[[ PASSAGE SHOWN, beginning ]]

True to his word, as always, Dave does
enact his wrestling duties well, training the strange loners du Pont has
gathered upon his estate as well as returning some sense of order to his now
slightly bitter and silent brother’s life. Du Pont, however, wants his complete
time, chastising Dave who on a Sunday is discovered celebrating with his
family. And, even more importantly, when Dave is asked to help in a promotional
film celebrating du Pont’s contributions, he suddenly finds himself without
words to describe what it is precisely, other than money, that du Pont is
providing. When the film director suggests he talk about du Pont’s role as a
“mentor,” Dave becomes utterly speechless. What wisdom is he imparting, and to
whom, we are forced to ask?
Denied the possibility of
touching or groping Dave, and now unable to even approach the sulking and
increasingly self-destructive Mark, du Pont, nonetheless, still attempts to
impress his mother with his skill and knowledge, particularly when, despite
almost throwing the match, Mark squeaks by in another event. The foxes he has
caught, however, are of no interest to her; his obvious lust of human flesh is,
as she puts it, “low,” an activity she describes as a low-brow sport as opposed
to her high-brow play of horses and hounds. The ridiculousness of her
evaluations, as well as John’s desperate attempts to gain her approval merely
point up the absurd world within which both have cocooned themselves. Theirs is
a life not only without normality but is highly perverted.

[[ PASSAGE SHOWN, end ]]
[[ DATA SHOWN, beginning ]]

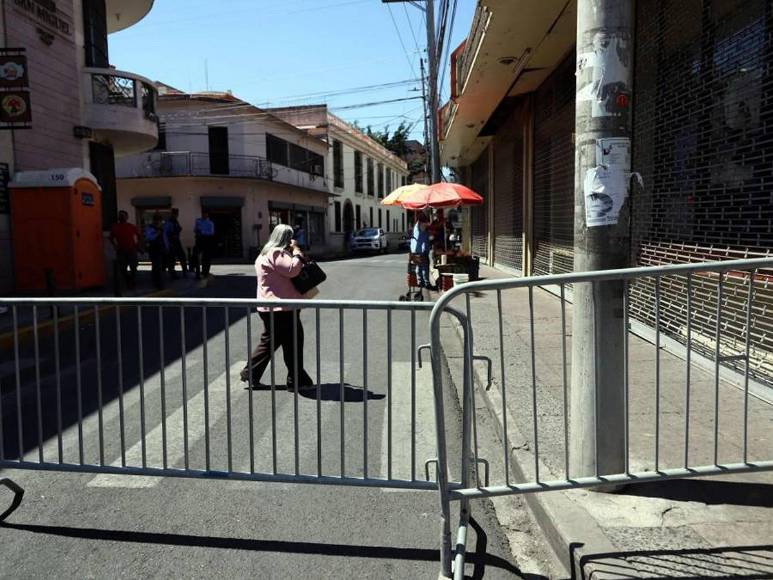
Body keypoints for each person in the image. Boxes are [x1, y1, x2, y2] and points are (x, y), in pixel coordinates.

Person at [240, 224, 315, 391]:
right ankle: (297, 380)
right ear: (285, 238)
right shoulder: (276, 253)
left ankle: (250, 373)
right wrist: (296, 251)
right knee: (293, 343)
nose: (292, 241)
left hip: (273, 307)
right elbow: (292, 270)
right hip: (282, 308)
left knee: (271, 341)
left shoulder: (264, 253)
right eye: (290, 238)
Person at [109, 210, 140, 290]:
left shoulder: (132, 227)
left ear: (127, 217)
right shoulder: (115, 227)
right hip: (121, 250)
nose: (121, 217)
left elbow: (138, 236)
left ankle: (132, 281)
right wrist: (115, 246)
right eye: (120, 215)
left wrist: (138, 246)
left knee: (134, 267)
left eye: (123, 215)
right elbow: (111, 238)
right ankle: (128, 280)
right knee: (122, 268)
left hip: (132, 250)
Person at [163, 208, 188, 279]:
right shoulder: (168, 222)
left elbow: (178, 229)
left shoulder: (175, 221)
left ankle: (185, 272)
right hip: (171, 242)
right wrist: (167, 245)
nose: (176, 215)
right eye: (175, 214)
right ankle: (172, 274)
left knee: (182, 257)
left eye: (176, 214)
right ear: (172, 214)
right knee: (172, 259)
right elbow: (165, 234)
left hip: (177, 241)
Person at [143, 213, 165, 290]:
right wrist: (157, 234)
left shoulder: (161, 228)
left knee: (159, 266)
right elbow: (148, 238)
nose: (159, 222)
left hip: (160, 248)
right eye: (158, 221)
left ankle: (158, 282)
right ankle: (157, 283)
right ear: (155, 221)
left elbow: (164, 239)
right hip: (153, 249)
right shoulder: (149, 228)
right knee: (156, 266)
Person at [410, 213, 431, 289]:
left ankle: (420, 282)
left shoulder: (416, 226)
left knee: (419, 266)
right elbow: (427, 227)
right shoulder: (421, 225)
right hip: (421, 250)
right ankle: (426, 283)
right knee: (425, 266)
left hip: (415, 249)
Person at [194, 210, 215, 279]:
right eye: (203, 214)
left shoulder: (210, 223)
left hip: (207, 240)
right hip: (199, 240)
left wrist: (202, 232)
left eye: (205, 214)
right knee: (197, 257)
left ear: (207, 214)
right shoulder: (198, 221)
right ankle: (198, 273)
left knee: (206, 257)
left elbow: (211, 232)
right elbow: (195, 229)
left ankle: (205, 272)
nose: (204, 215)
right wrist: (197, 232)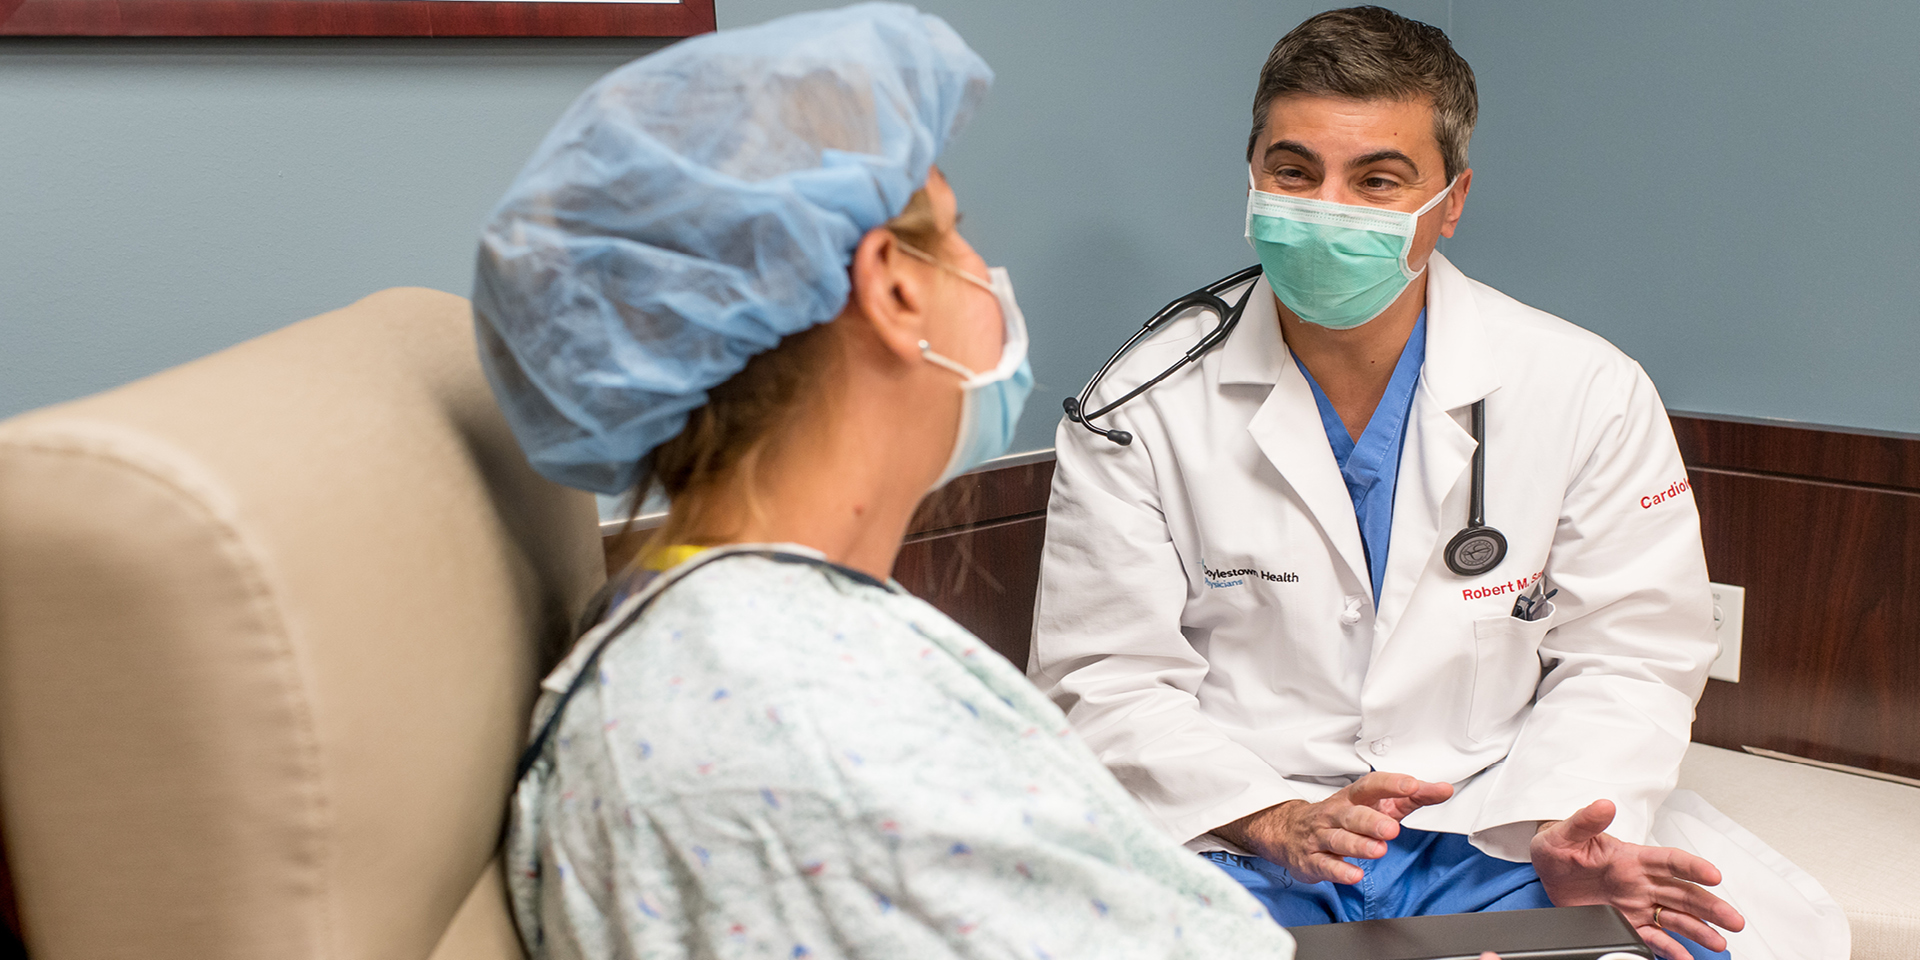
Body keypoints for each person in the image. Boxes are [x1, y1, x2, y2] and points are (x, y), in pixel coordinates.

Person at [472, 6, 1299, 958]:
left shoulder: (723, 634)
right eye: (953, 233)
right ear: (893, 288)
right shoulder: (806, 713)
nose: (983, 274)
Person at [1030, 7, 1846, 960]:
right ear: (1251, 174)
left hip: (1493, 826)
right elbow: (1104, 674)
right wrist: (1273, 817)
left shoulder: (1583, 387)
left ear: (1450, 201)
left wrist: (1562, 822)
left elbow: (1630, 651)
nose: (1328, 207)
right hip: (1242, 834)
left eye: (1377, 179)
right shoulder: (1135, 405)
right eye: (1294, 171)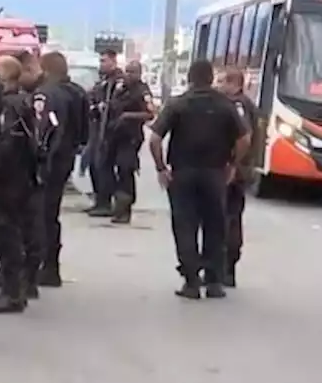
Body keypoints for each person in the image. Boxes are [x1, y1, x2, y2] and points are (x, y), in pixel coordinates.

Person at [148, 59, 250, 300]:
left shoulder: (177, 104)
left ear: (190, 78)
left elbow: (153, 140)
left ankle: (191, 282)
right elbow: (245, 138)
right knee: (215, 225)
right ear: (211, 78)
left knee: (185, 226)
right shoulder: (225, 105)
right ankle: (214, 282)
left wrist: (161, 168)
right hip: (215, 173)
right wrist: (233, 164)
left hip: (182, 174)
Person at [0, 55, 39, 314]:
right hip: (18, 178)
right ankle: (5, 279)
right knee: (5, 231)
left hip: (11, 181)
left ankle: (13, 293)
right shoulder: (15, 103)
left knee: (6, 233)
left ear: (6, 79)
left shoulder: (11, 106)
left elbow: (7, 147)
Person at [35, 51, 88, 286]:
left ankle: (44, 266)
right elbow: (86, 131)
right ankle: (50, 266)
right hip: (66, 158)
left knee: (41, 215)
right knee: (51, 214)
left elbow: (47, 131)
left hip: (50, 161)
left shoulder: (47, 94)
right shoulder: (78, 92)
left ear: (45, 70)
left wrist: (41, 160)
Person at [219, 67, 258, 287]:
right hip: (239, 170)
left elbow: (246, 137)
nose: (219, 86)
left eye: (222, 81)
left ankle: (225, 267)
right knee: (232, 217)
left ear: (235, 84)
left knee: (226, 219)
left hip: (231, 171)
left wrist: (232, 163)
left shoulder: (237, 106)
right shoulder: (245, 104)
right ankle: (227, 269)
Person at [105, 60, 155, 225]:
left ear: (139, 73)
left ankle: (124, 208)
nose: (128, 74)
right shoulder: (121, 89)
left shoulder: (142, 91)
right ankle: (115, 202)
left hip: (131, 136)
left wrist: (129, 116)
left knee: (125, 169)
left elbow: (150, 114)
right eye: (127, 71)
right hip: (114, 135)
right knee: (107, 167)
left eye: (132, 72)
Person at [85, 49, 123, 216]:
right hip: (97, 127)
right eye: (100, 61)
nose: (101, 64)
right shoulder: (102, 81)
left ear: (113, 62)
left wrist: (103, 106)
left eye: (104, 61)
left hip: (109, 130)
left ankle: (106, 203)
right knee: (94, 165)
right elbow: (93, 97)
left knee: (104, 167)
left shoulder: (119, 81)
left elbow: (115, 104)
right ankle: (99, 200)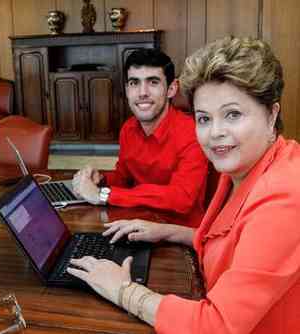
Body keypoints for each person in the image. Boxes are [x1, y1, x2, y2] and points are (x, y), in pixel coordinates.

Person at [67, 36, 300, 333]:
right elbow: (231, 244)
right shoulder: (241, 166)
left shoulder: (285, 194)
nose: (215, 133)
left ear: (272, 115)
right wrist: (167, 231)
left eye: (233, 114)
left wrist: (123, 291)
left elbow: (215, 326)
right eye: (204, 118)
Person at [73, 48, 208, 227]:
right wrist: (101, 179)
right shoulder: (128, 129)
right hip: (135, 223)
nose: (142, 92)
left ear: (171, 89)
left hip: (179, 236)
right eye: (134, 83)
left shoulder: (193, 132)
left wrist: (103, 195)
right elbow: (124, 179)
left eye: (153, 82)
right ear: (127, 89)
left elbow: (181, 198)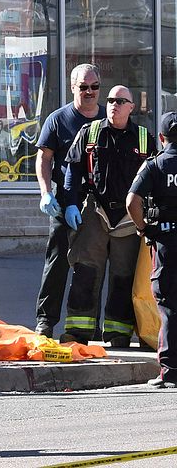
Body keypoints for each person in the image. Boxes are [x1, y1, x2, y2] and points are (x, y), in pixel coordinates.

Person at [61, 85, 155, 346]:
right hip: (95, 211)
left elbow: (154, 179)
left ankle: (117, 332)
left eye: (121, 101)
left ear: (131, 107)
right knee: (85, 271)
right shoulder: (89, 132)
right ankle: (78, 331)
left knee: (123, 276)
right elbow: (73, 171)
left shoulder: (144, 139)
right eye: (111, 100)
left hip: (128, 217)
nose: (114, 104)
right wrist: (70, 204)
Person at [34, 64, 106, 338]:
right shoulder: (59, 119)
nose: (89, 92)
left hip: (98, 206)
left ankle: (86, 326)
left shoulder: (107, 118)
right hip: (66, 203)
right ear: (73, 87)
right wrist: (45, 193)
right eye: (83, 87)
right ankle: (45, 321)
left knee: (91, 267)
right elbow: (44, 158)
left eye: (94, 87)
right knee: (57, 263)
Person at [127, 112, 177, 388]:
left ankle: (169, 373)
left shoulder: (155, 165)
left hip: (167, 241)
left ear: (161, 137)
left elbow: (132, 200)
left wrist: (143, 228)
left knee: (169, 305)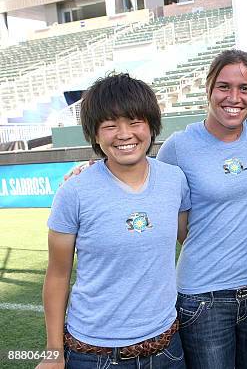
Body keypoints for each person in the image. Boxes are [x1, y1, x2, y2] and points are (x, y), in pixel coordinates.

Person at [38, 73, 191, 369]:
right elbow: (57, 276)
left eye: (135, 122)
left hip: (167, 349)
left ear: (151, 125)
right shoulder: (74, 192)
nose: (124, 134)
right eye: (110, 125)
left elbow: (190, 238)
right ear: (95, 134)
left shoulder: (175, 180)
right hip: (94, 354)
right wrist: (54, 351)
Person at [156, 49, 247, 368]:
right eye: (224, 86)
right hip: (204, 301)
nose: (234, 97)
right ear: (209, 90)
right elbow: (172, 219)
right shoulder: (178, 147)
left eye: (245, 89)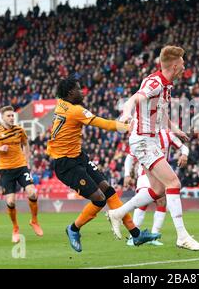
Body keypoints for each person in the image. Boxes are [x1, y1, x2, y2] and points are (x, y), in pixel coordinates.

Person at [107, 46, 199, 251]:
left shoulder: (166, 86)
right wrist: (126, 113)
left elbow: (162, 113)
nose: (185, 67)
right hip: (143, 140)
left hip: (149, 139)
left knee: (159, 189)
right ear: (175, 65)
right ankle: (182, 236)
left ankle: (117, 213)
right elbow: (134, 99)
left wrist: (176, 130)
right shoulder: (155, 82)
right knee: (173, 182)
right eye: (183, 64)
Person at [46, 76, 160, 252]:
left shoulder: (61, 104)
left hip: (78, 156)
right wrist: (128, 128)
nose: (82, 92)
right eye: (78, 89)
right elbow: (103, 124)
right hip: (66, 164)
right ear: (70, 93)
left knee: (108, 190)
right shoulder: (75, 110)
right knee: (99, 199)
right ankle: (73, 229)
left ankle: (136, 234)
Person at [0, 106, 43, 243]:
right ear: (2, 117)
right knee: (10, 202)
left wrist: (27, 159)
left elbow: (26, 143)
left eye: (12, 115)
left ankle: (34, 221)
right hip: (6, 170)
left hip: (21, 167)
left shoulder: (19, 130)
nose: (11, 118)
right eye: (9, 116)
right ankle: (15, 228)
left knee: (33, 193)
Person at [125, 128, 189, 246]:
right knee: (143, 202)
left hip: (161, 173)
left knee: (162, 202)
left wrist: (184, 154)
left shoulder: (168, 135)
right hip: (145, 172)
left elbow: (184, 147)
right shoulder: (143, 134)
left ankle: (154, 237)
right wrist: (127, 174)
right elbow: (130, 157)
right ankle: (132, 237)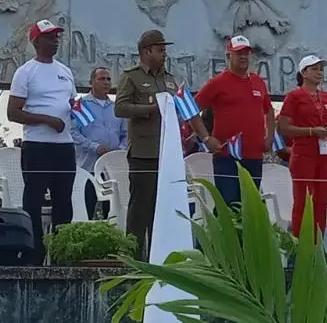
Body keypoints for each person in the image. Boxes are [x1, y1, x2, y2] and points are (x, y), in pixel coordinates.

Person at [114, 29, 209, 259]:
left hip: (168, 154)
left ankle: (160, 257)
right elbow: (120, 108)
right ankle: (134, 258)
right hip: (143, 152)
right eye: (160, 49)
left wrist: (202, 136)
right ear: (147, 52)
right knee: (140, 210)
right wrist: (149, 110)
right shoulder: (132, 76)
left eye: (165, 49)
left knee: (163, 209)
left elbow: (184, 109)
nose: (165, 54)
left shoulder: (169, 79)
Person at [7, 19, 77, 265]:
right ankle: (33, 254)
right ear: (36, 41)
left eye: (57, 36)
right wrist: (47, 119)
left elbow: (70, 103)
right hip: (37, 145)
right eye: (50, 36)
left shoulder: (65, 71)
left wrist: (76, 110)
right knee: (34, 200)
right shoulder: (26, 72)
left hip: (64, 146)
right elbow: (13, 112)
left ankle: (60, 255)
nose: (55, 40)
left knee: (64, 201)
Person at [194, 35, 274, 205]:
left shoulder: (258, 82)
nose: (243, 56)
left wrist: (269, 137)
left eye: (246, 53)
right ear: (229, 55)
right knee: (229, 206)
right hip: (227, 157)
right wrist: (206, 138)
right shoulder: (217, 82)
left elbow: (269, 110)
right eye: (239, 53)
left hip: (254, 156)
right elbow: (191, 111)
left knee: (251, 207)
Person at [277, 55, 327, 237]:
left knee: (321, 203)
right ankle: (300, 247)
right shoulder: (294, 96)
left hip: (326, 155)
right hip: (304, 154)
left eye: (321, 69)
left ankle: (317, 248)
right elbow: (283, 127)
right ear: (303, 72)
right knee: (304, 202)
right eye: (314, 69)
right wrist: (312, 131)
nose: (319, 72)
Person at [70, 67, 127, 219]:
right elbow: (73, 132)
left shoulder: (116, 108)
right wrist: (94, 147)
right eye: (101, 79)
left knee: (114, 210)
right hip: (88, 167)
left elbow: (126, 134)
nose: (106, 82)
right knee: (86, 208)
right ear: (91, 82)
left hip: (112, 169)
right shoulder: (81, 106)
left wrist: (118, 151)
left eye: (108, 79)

[[ DATA SHOWN, end ]]

According to the passage shown, what role does the film director suggest Dave describe du Pont as playing?

A "mentor."